EXERCISE BRIEF:
Write out the whole listing below exactly, skipping each picture.

╭─ MATERIAL SUPPLIED

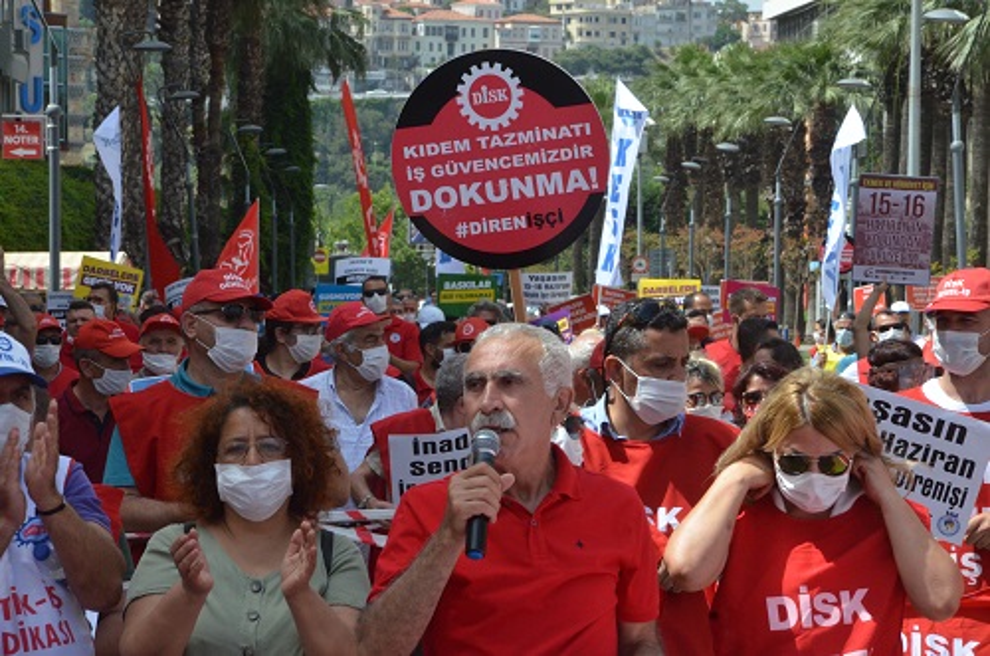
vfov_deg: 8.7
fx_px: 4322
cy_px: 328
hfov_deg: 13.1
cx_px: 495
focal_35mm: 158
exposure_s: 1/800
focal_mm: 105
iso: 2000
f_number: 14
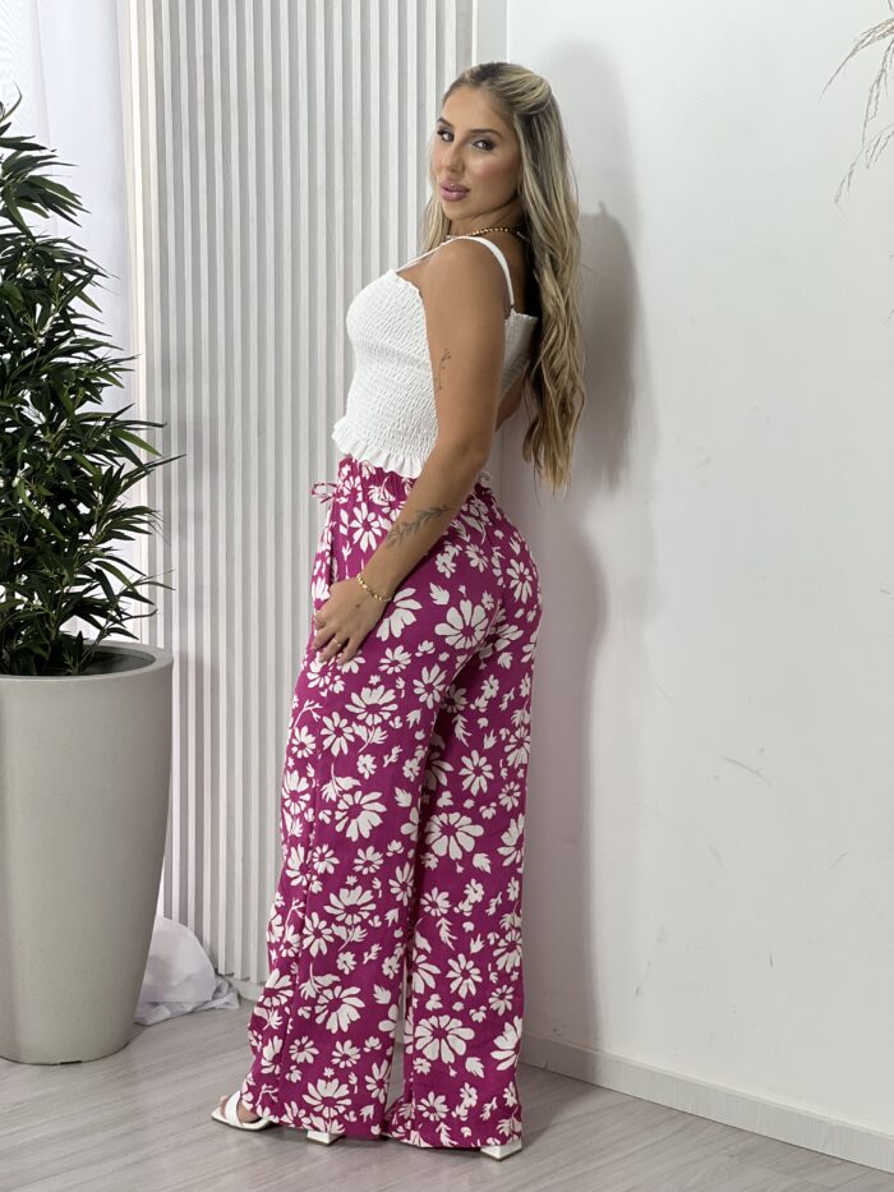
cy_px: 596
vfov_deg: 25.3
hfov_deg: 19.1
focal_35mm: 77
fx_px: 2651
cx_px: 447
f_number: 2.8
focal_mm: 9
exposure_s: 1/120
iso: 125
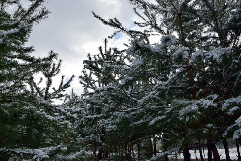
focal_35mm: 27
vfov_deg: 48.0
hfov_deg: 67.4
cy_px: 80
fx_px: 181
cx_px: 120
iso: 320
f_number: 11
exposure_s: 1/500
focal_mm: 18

╰─

ANSWER AREA:
vfov_deg: 8.7
fx_px: 4322
cy_px: 328
hfov_deg: 13.1
cx_px: 495
focal_35mm: 158
exposure_s: 1/800
focal_mm: 105
iso: 2000
f_number: 14
cy_px: 596
vfov_deg: 25.3
hfov_deg: 19.1
focal_35mm: 77
fx_px: 2651
cx_px: 447
f_number: 2.8
focal_mm: 9
exposure_s: 1/120
iso: 125
focal_35mm: 27
vfov_deg: 48.0
hfov_deg: 67.4
cy_px: 80
fx_px: 181
cx_px: 120
iso: 320
f_number: 11
exposure_s: 1/500
focal_mm: 18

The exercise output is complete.